Exercise details: Please write out all the entries exactly, without the pictures.

--*--

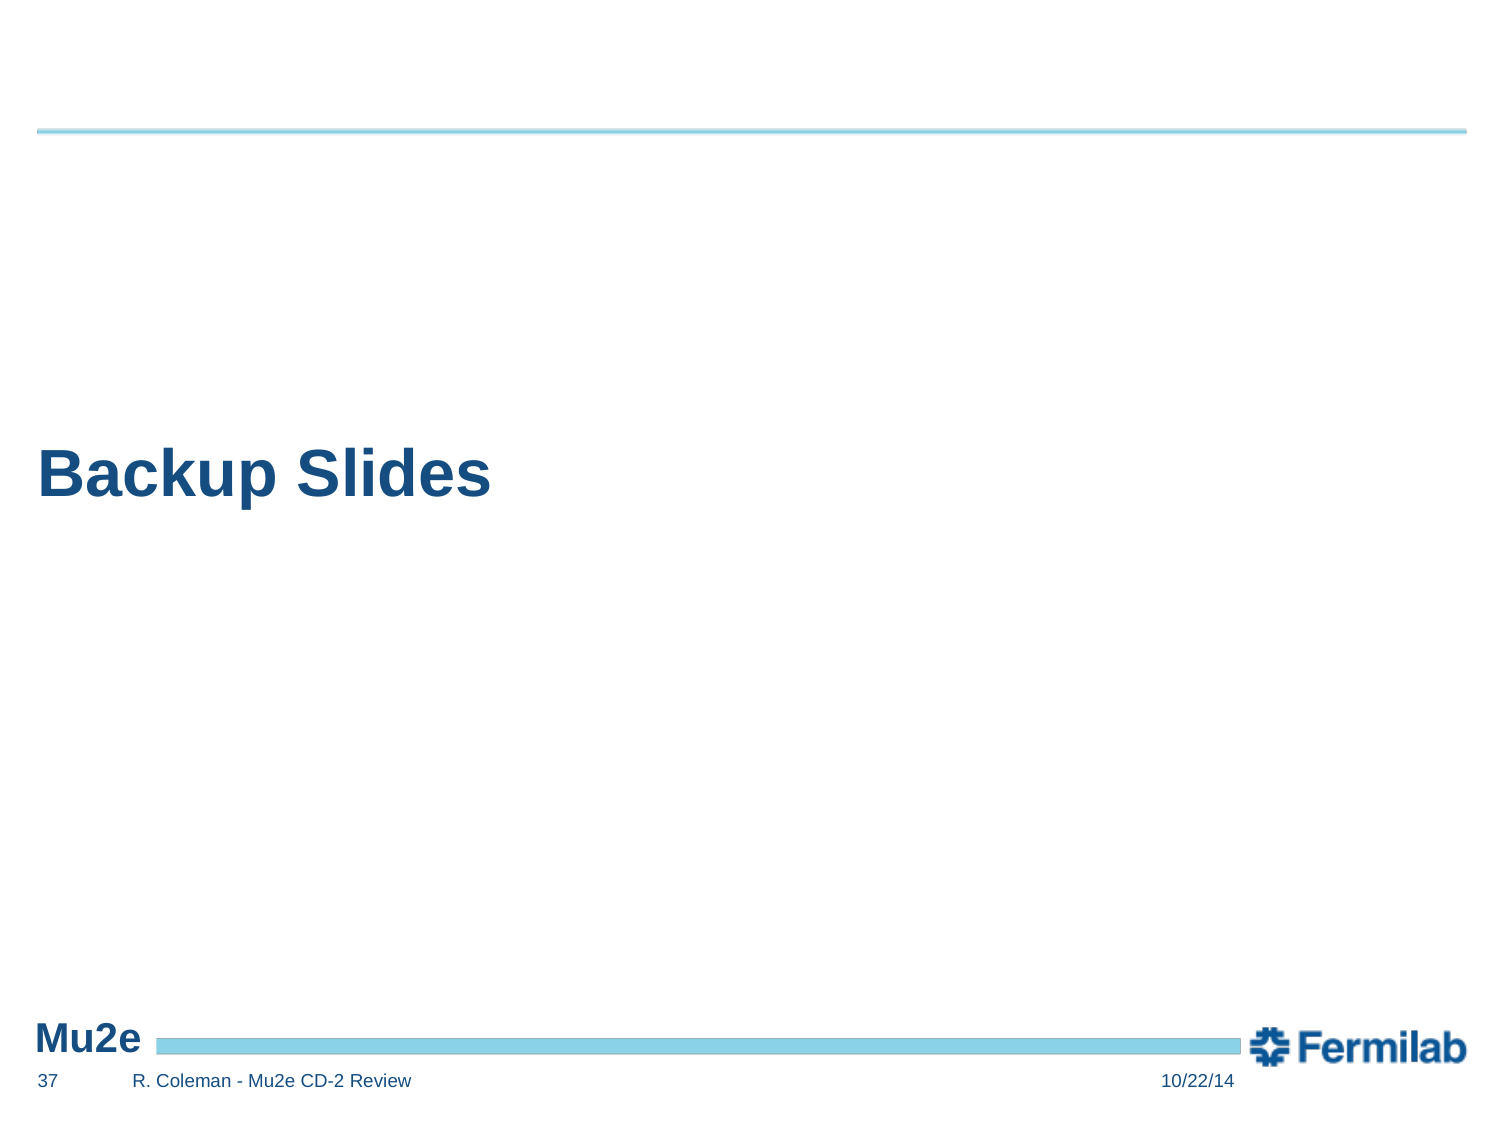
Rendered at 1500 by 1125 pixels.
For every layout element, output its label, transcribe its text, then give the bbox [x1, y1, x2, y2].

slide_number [1058, 1068, 1235, 1109]
footer R. Coleman - Mu2e CD-2 Review [132, 1068, 1014, 1109]
title Backup Slides [37, 404, 1463, 510]
slide_number 37 [37, 1068, 111, 1109]
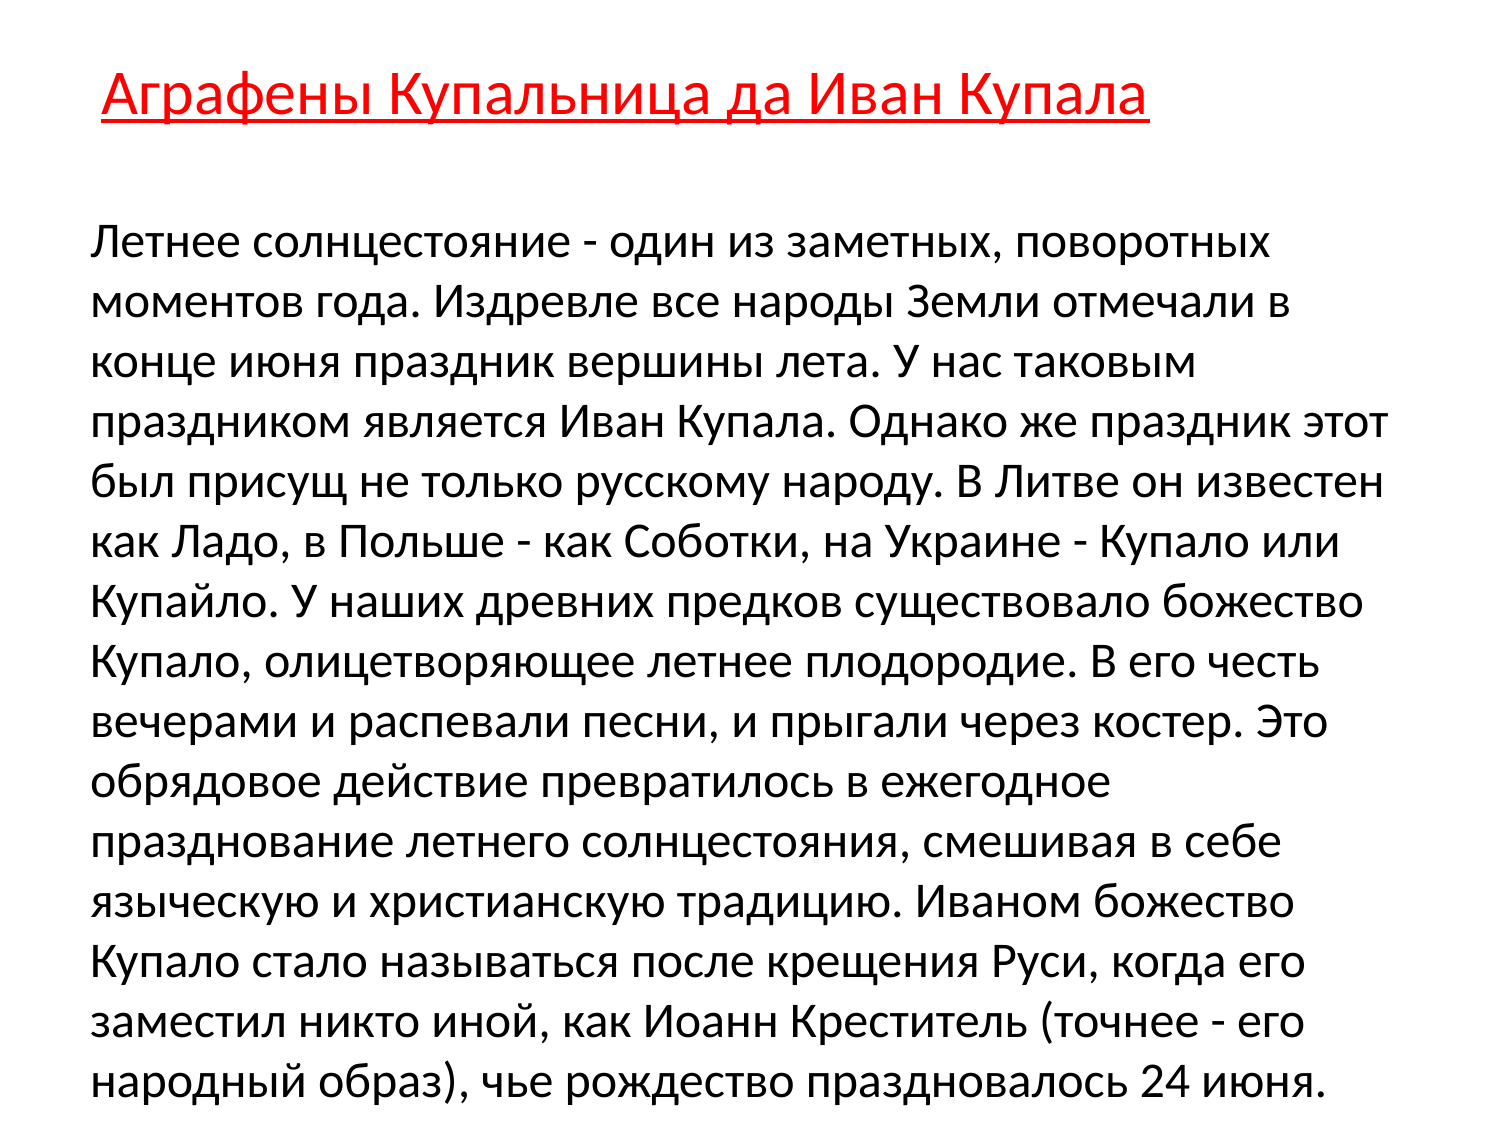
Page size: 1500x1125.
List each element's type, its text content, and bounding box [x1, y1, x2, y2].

list Аграфены Купальница да Иван Купала Летнее солнцестояние - один из заметных, поворотных моментов года. Издревле все народы Земли отмечали в конце июня праздник вершины лета. У нас таковым праздником является Иван Купала. Однако же праздник этот был присущ не только русскому народу. В Литве он известен как Ладо, в Польше - как Соботки, на Украине - Купало или Купайло. У наших древних предков существовало божество Купало, олицетворяющее летнее плодородие. В его честь вечерами и распевали песни, и прыгали через костер. Это обрядовое действие превратилось в ежегодное празднование летнего солнцестояния, смешивая в себе языческую и христианскую традицию. Иваном божество Купало стало называться после крещения Руси, когда его заместил никто иной, как Иоанн Креститель (точнее - его народный образ), чье рождество праздновалось 24 июня. [74, 42, 1426, 1125]
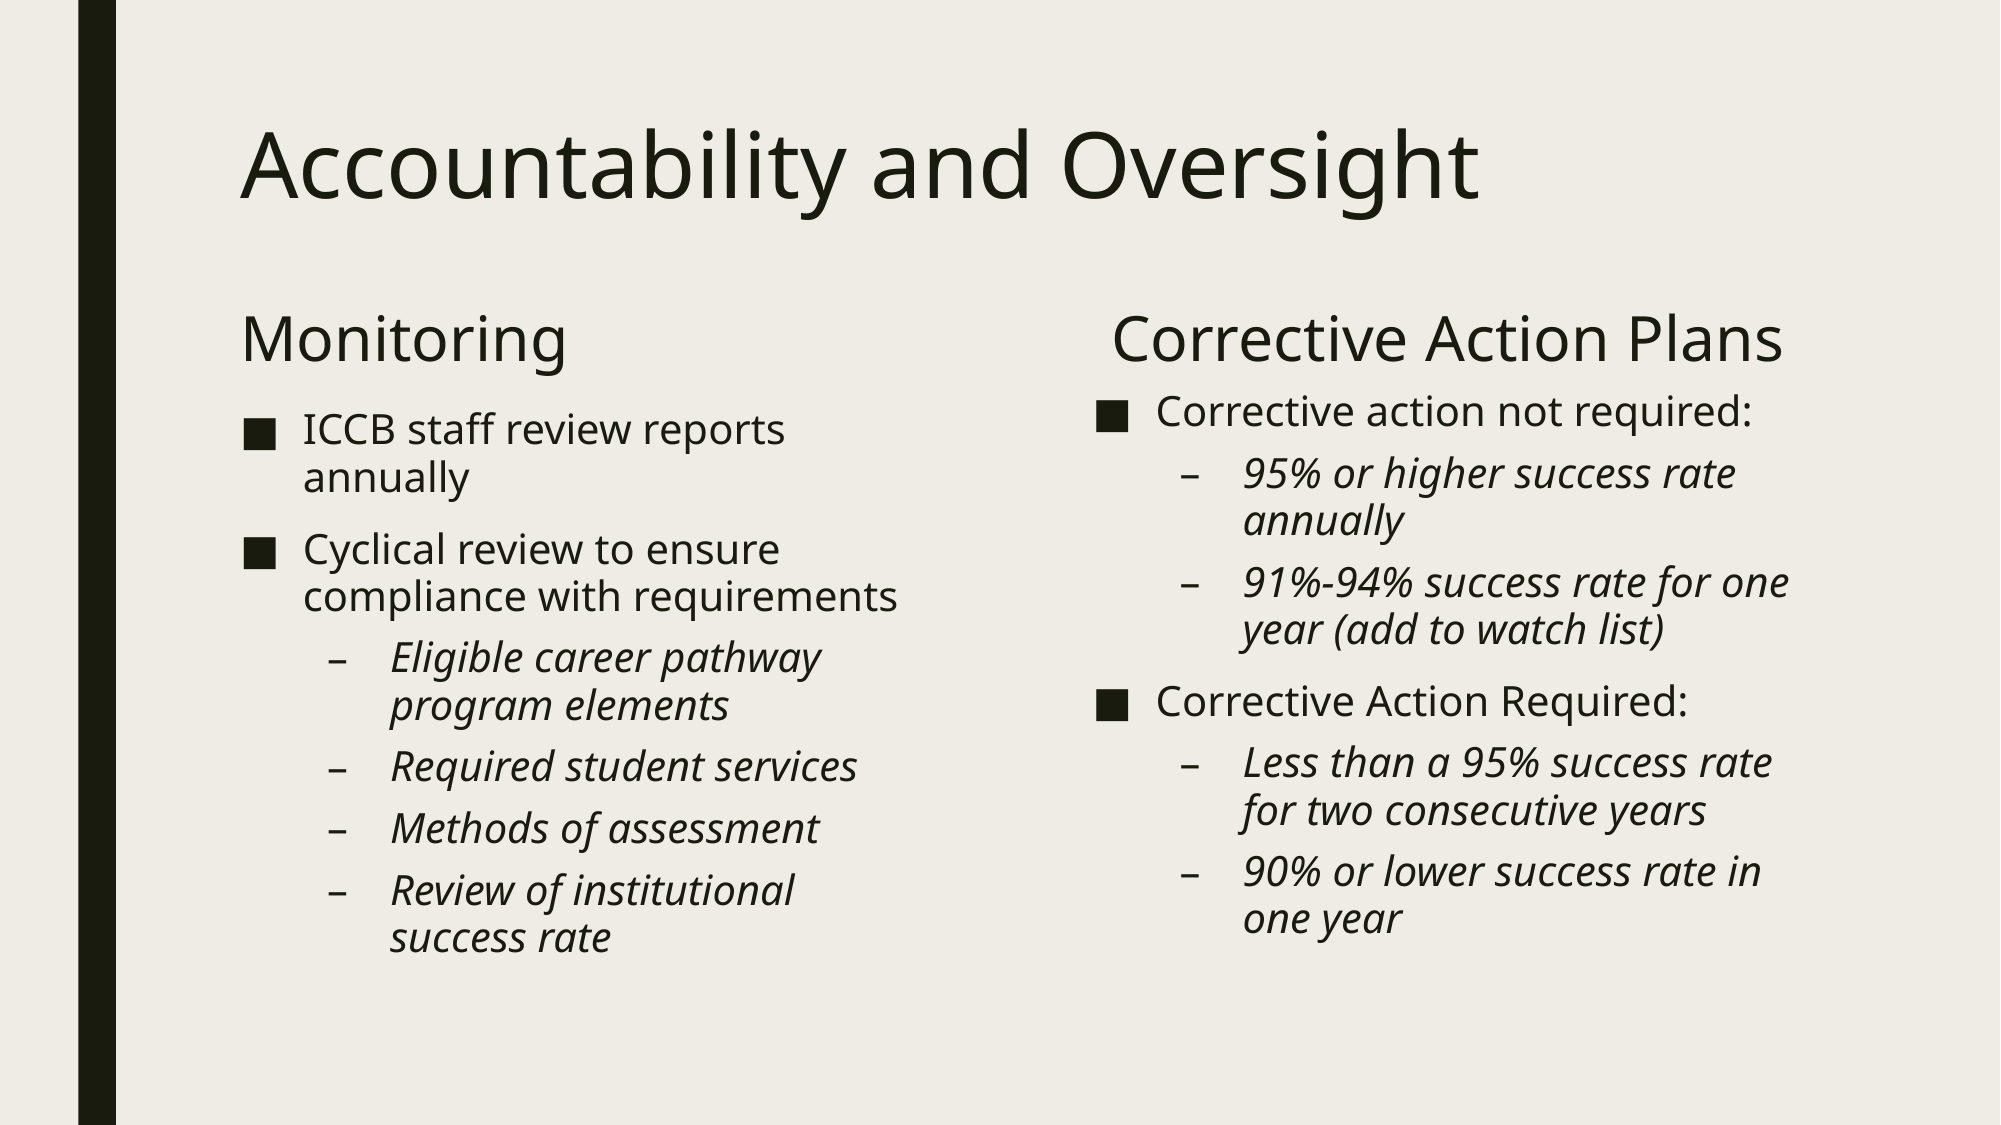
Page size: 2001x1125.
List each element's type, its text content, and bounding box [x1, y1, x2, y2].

list Corrective action not required: 95% or higher success rate annually 91%-94% success rate for one year (add to watch list) Corrective Action Required: Less than a 95% success rate for two consecutive years 90% or lower success rate in one year [1077, 381, 1825, 1093]
list ICCB staff review reports annually Cyclical review to ensure compliance with requirements Eligible career pathway program elements Required student services Methods of assessment Review of institutional success rate [225, 399, 954, 1060]
list Corrective Action Plans [1096, 246, 1825, 381]
list Monitoring [225, 246, 954, 382]
title Accountability and Oversight [225, 112, 1800, 357]
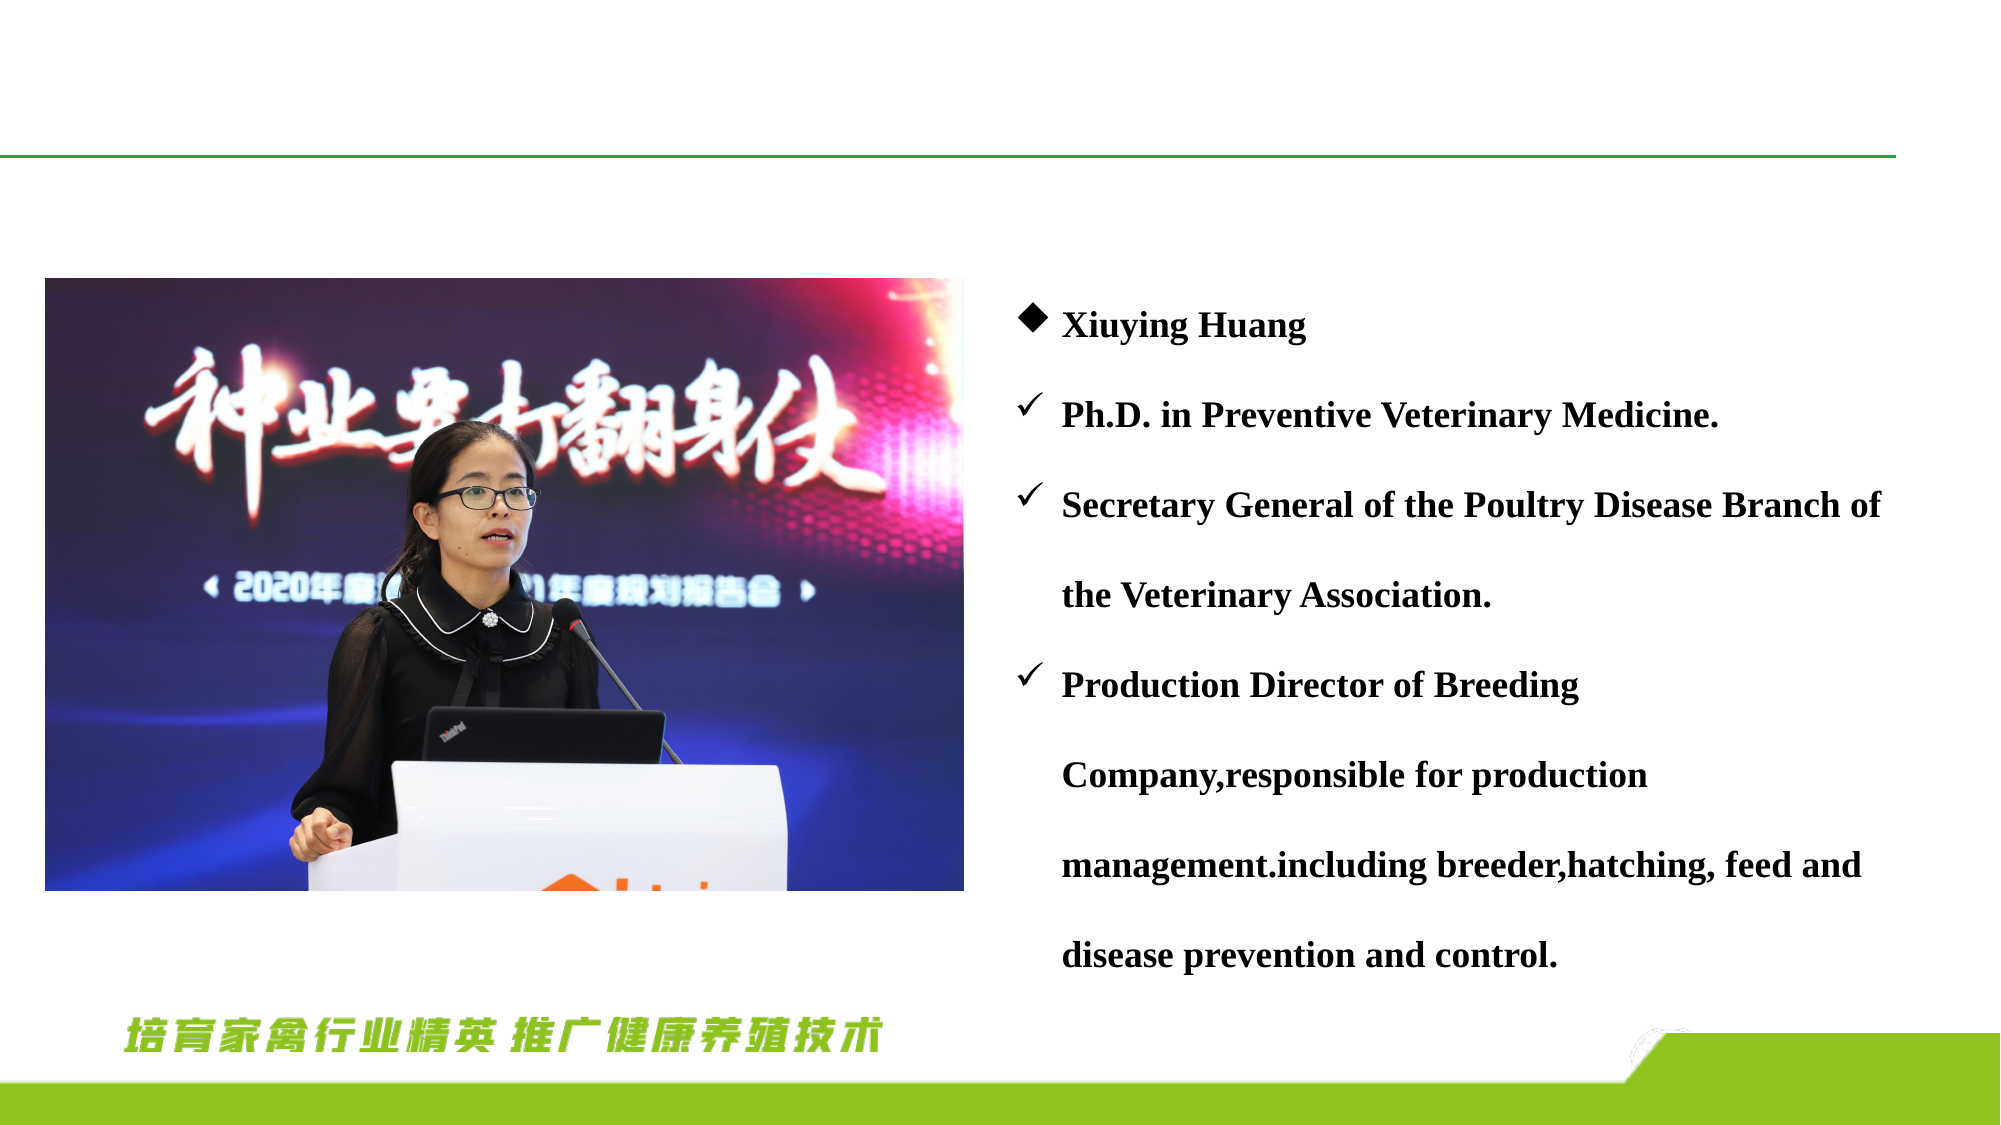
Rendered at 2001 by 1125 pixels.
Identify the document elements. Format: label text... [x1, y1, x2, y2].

--*--

Your solution:
Rendered at 1500 by 1125 pixels.
For every layout element, output its label, transcribe its text, then give the bbox [x1, y1, x2, y2].

slide_number [1058, 1068, 1235, 1109]
footer R. Coleman - Mu2e CD-2 Review [132, 1068, 1014, 1109]
title Backup Slides [37, 404, 1463, 510]
slide_number 37 [37, 1068, 111, 1109]
Page size: 1500x1125.
List each element's type, its text content, and bounding box [x1, y1, x2, y2].

list Аграфены Купальница да Иван Купала Летнее солнцестояние - один из заметных, поворотных моментов года. Издревле все народы Земли отмечали в конце июня праздник вершины лета. У нас таковым праздником является Иван Купала. Однако же праздник этот был присущ не только русскому народу. В Литве он известен как Ладо, в Польше - как Соботки, на Украине - Купало или Купайло. У наших древних предков существовало божество Купало, олицетворяющее летнее плодородие. В его честь вечерами и распевали песни, и прыгали через костер. Это обрядовое действие превратилось в ежегодное празднование летнего солнцестояния, смешивая в себе языческую и христианскую традицию. Иваном божество Купало стало называться после крещения Руси, когда его заместил никто иной, как Иоанн Креститель (точнее - его народный образ), чье рождество праздновалось 24 июня. [74, 42, 1426, 1125]
Page size: 2001x1125.
List each element's type, its text content, and bounding box [x1, y1, x2, y2].

list Corrective action not required: 95% or higher success rate annually 91%-94% success rate for one year (add to watch list) Corrective Action Required: Less than a 95% success rate for two consecutive years 90% or lower success rate in one year [1077, 381, 1825, 1093]
list ICCB staff review reports annually Cyclical review to ensure compliance with requirements Eligible career pathway program elements Required student services Methods of assessment Review of institutional success rate [225, 399, 954, 1060]
list Corrective Action Plans [1096, 246, 1825, 381]
list Monitoring [225, 246, 954, 382]
title Accountability and Oversight [225, 112, 1800, 357]
Rendered at 2001 by 1125 pixels.
Identify the document elements. Format: label text... [x1, y1, x2, y2].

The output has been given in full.